● Work to complete
What you output must be the exact lines from the first line of the data through the one holding "5. Test or operate", with no pictures.

● Data extract

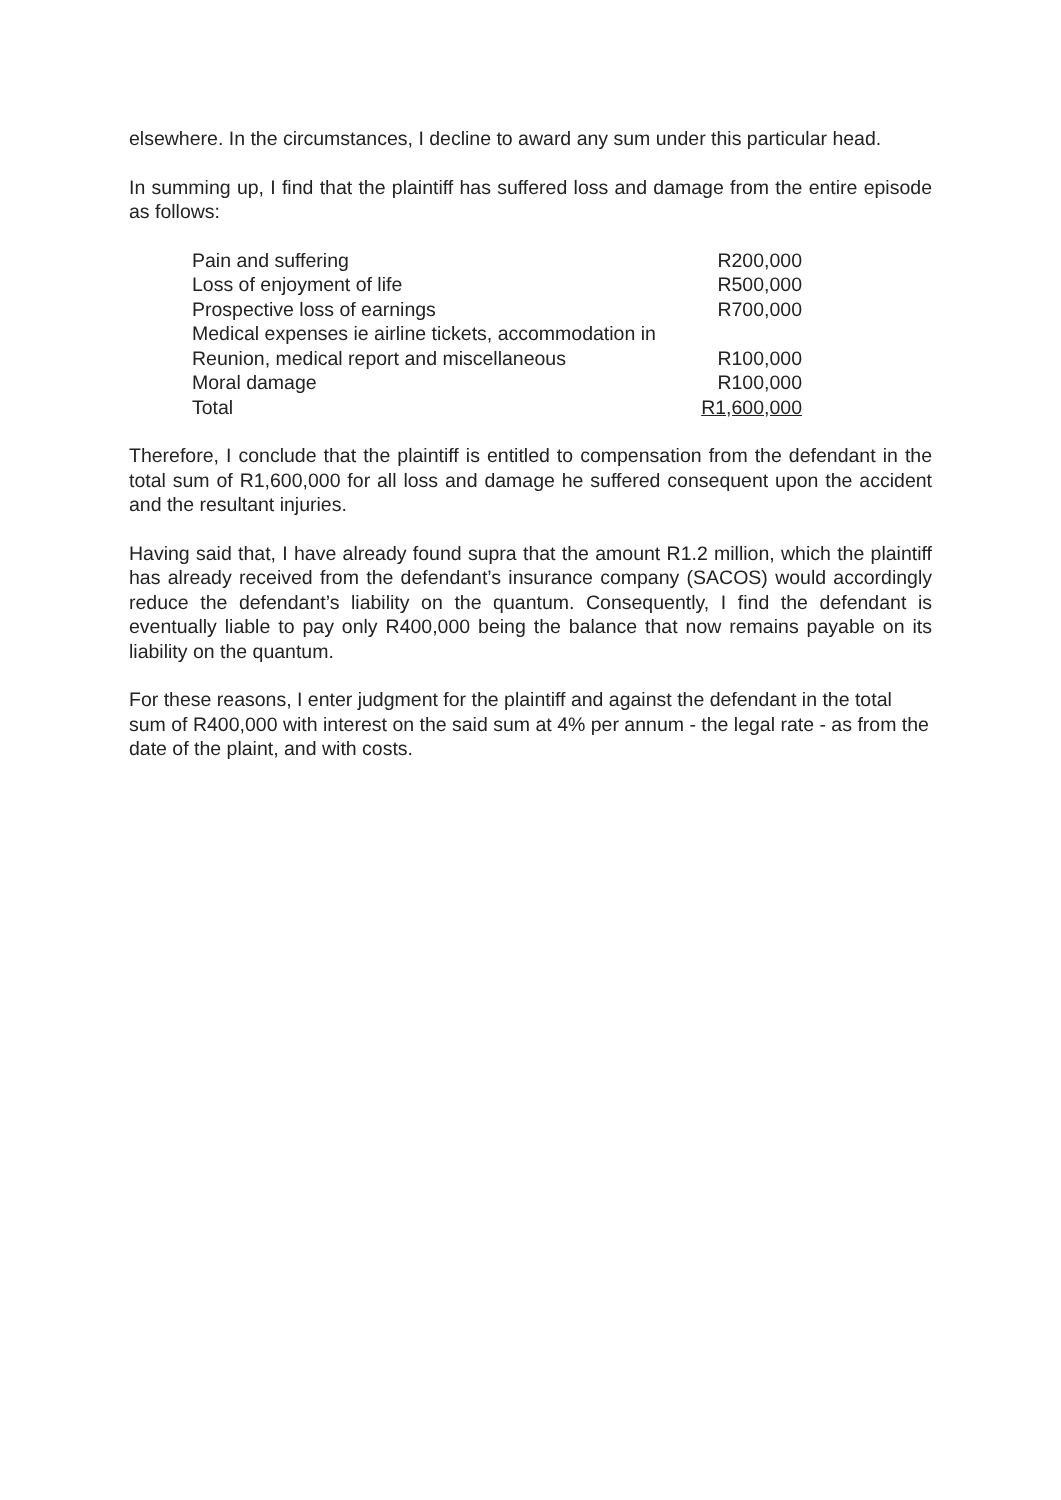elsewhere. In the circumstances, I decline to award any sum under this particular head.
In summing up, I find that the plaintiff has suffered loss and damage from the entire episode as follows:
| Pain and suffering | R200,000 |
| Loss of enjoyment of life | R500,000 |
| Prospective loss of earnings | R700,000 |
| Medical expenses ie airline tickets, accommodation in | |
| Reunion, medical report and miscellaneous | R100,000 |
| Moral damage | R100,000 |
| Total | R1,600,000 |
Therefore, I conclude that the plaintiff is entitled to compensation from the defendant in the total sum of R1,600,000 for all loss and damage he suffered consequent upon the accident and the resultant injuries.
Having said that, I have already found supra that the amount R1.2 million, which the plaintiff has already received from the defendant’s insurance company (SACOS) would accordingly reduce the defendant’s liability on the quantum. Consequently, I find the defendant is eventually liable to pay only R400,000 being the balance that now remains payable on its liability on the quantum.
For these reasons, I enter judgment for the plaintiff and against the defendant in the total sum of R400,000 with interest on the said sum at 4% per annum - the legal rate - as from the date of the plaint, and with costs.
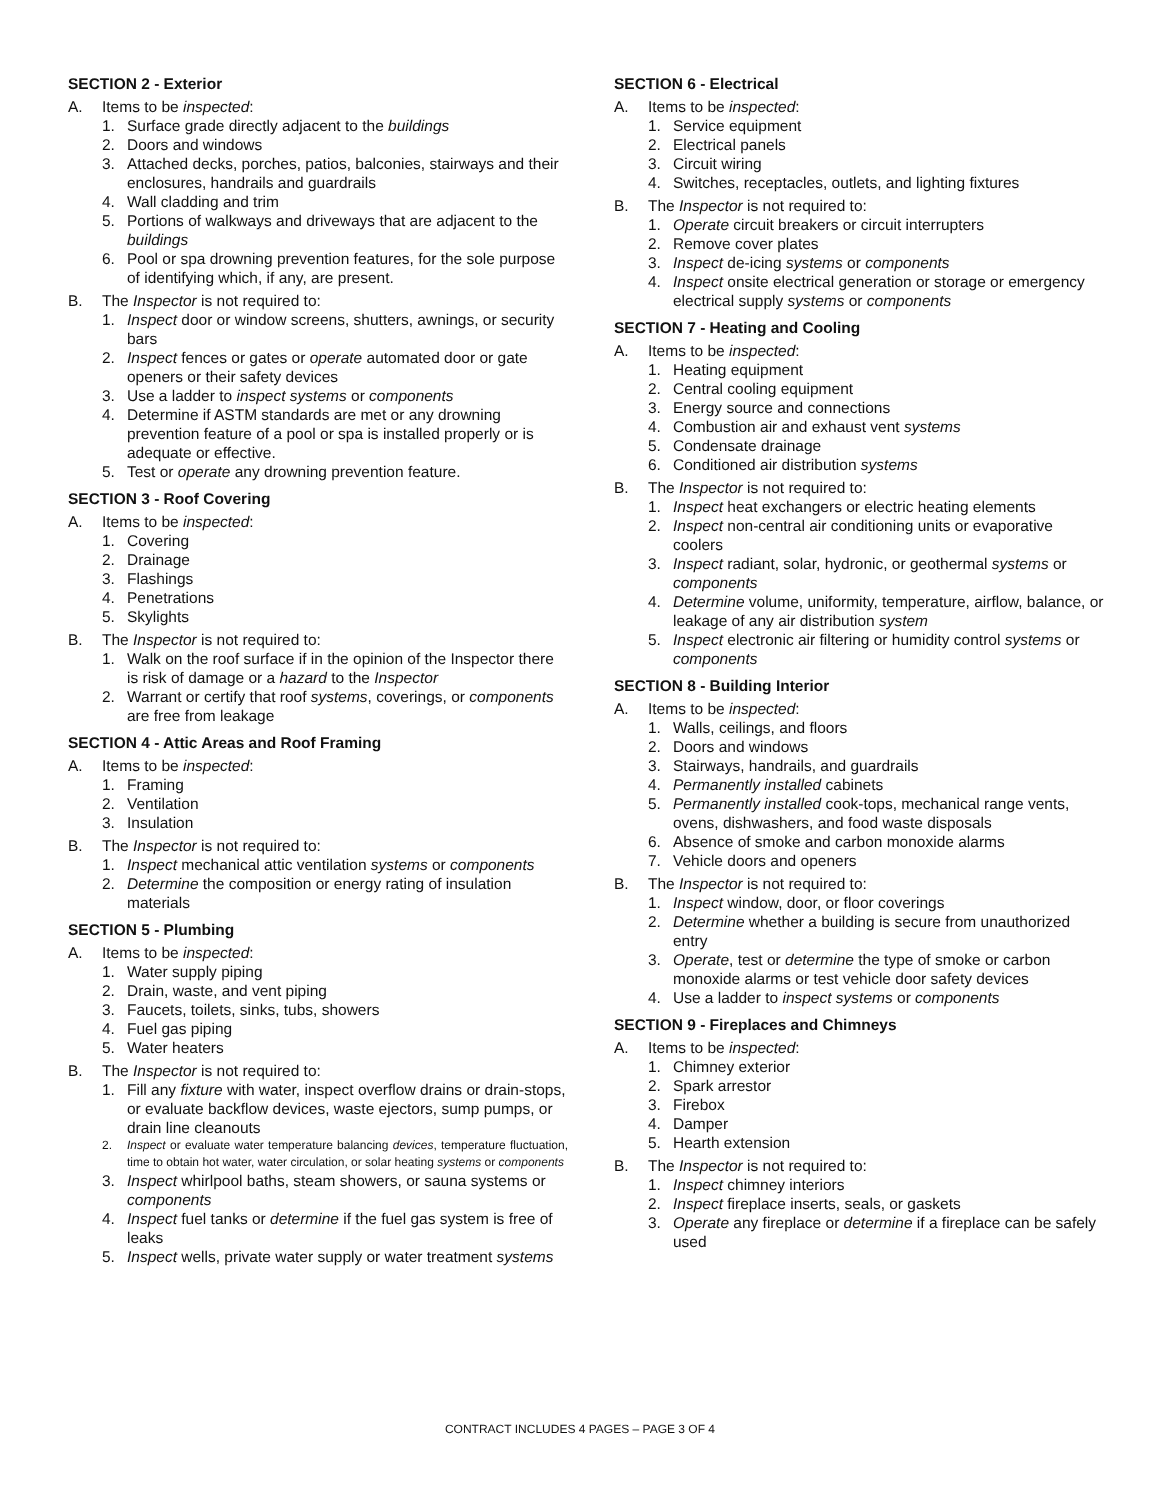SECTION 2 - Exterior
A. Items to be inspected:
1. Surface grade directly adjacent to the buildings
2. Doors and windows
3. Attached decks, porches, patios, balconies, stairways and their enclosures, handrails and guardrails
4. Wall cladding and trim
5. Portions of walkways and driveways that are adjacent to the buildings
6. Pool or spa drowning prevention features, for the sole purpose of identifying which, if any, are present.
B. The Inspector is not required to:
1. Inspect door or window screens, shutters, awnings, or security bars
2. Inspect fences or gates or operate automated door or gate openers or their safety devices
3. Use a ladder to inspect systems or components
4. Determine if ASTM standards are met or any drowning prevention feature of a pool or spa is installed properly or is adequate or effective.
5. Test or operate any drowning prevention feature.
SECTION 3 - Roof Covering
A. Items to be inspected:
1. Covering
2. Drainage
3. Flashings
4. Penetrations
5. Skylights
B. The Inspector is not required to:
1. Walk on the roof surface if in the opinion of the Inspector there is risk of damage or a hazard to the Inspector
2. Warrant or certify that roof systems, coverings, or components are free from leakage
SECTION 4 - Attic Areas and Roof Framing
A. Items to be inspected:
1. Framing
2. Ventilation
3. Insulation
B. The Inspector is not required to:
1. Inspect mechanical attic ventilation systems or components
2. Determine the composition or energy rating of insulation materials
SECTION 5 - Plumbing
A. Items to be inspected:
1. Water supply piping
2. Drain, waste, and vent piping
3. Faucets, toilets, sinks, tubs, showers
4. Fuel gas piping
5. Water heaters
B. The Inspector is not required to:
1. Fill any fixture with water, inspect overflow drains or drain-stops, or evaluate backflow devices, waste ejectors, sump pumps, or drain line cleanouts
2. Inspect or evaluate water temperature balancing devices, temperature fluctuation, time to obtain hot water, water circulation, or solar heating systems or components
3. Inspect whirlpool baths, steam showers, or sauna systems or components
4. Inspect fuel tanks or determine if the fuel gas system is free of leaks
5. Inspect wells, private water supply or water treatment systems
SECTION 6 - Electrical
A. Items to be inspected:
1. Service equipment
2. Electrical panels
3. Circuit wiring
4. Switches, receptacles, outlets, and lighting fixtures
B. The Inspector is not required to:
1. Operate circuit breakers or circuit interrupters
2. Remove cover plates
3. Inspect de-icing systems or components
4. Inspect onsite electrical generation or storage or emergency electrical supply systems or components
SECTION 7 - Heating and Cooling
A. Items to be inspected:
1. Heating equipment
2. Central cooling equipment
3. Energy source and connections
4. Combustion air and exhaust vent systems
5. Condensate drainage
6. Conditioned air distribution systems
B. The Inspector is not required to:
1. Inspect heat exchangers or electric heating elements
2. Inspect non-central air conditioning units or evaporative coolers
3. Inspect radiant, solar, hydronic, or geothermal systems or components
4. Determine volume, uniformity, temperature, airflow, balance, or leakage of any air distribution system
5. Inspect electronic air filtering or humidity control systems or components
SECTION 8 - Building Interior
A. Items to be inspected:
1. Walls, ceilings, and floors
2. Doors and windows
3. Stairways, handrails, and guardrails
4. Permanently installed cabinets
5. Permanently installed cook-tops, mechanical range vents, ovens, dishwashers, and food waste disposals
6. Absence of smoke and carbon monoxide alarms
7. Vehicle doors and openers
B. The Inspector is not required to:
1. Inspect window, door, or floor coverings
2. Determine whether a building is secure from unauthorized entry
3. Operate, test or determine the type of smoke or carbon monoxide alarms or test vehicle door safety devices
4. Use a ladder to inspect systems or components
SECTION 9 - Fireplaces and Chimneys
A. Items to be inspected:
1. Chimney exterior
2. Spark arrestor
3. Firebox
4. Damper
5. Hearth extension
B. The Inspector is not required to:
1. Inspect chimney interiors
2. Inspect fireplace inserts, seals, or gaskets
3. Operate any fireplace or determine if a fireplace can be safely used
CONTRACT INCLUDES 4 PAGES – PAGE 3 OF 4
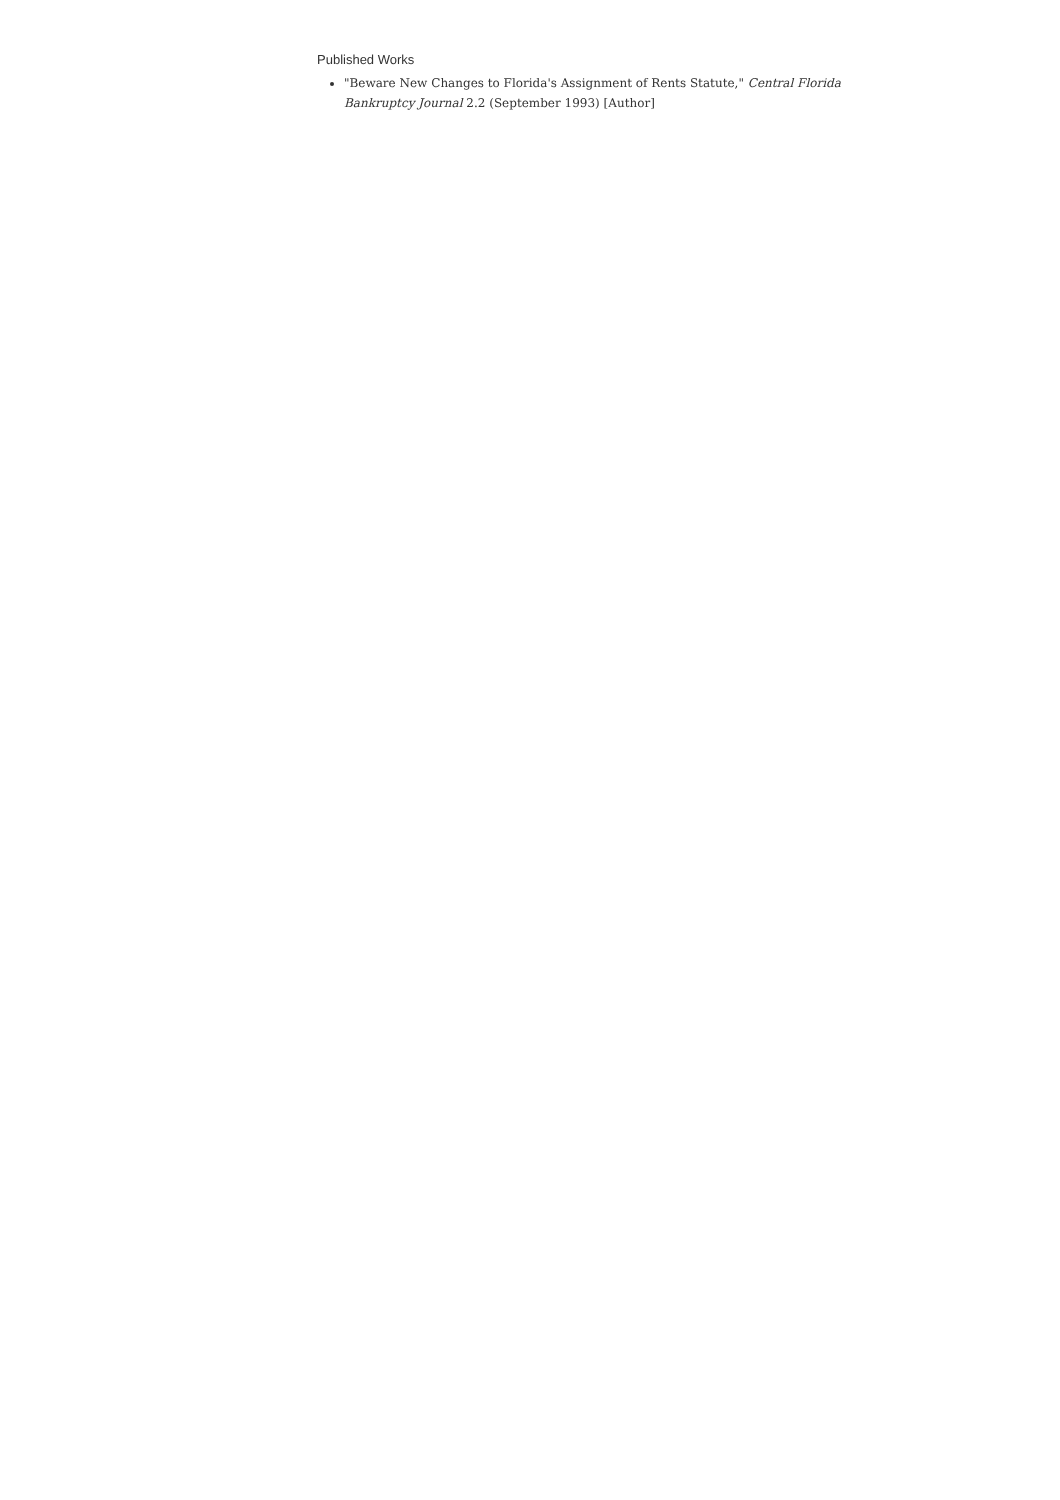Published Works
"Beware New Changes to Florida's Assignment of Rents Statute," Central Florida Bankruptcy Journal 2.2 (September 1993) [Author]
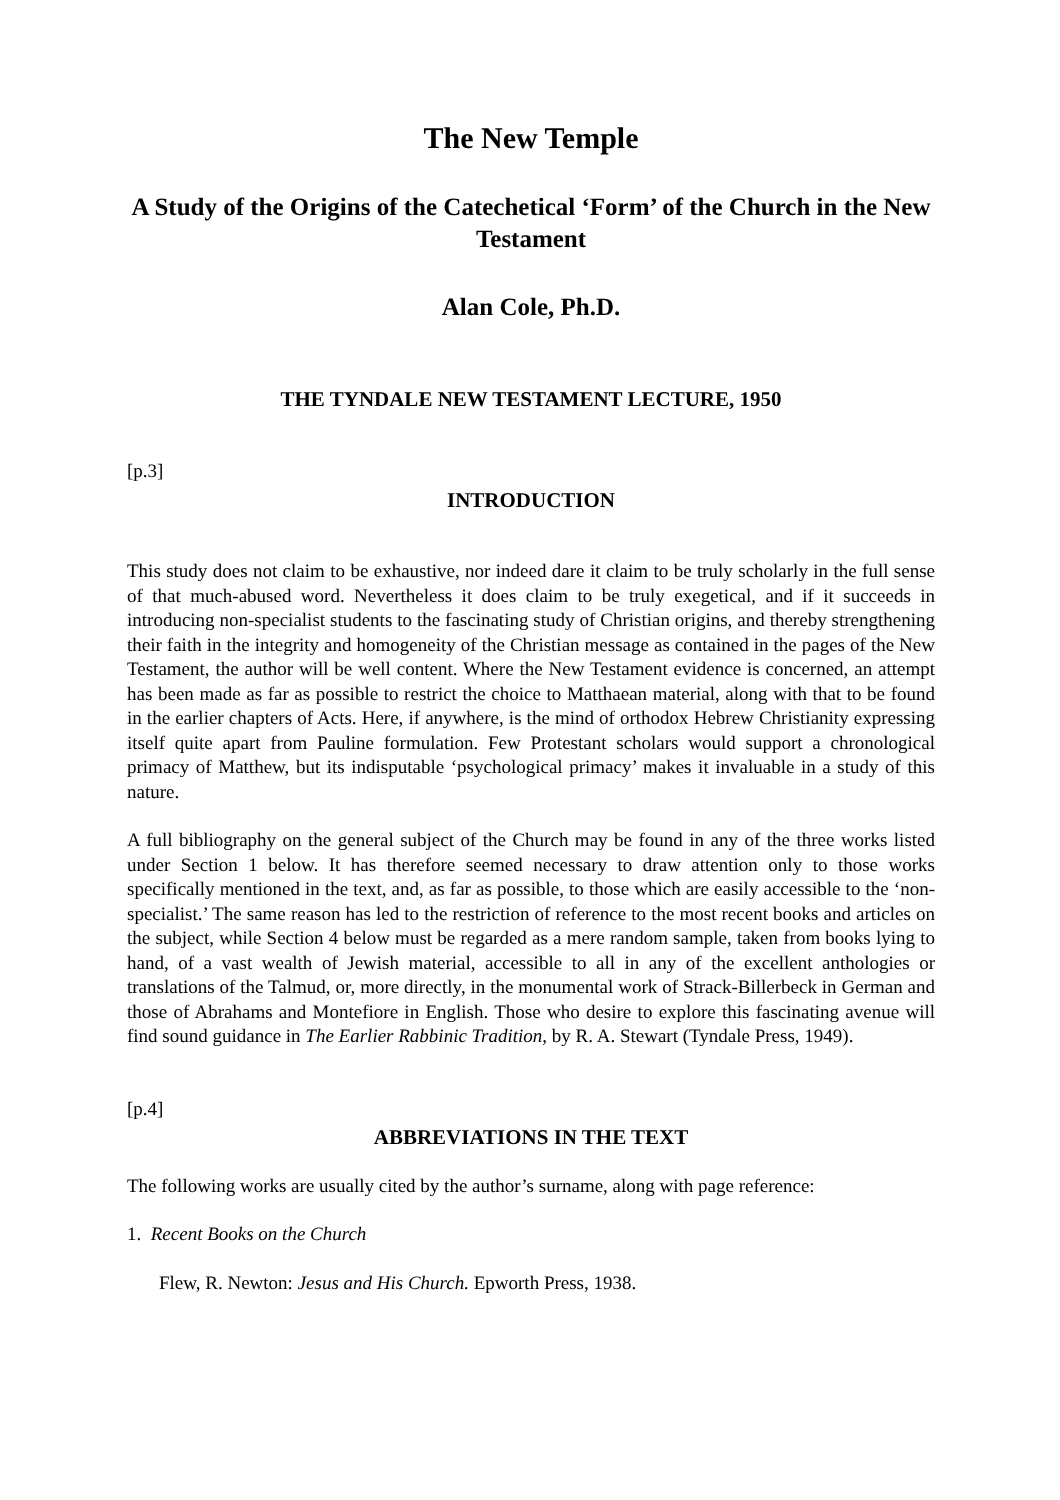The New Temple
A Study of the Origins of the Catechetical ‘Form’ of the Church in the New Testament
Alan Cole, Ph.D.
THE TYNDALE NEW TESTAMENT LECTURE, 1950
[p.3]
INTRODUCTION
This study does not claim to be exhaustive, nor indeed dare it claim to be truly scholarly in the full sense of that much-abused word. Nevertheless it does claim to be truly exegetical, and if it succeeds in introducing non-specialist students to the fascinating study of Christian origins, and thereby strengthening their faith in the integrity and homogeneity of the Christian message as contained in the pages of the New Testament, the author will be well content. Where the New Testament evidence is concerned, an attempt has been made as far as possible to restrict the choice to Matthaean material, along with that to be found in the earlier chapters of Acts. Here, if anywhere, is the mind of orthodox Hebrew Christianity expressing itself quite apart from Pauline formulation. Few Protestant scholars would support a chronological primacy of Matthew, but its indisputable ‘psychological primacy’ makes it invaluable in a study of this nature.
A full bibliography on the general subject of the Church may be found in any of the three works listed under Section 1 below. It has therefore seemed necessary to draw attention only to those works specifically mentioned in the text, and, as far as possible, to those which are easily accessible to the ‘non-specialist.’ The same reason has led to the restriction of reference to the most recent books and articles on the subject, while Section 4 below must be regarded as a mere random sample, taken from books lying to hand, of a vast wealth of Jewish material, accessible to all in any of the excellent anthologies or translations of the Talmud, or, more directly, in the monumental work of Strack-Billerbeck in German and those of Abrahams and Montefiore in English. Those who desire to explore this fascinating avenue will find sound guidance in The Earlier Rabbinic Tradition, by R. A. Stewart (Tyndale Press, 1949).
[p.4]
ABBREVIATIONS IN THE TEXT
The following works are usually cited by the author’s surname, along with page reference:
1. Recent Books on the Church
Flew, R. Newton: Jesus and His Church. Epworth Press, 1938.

● Task solution
elsewhere. In the circumstances, I decline to award any sum under this particular head.
In summing up, I find that the plaintiff has suffered loss and damage from the entire episode as follows:
| Pain and suffering | R200,000 |
| Loss of enjoyment of life | R500,000 |
| Prospective loss of earnings | R700,000 |
| Medical expenses ie airline tickets, accommodation in | |
| Reunion, medical report and miscellaneous | R100,000 |
| Moral damage | R100,000 |
| Total | R1,600,000 |
Therefore, I conclude that the plaintiff is entitled to compensation from the defendant in the total sum of R1,600,000 for all loss and damage he suffered consequent upon the accident and the resultant injuries.
Having said that, I have already found supra that the amount R1.2 million, which the plaintiff has already received from the defendant’s insurance company (SACOS) would accordingly reduce the defendant’s liability on the quantum. Consequently, I find the defendant is eventually liable to pay only R400,000 being the balance that now remains payable on its liability on the quantum.
For these reasons, I enter judgment for the plaintiff and against the defendant in the total sum of R400,000 with interest on the said sum at 4% per annum - the legal rate - as from the date of the plaint, and with costs.
SECTION 2 - Exterior
A. Items to be inspected:
1. Surface grade directly adjacent to the buildings
2. Doors and windows
3. Attached decks, porches, patios, balconies, stairways and their enclosures, handrails and guardrails
4. Wall cladding and trim
5. Portions of walkways and driveways that are adjacent to the buildings
6. Pool or spa drowning prevention features, for the sole purpose of identifying which, if any, are present.
B. The Inspector is not required to:
1. Inspect door or window screens, shutters, awnings, or security bars
2. Inspect fences or gates or operate automated door or gate openers or their safety devices
3. Use a ladder to inspect systems or components
4. Determine if ASTM standards are met or any drowning prevention feature of a pool or spa is installed properly or is adequate or effective.
5. Test or operate any drowning prevention feature.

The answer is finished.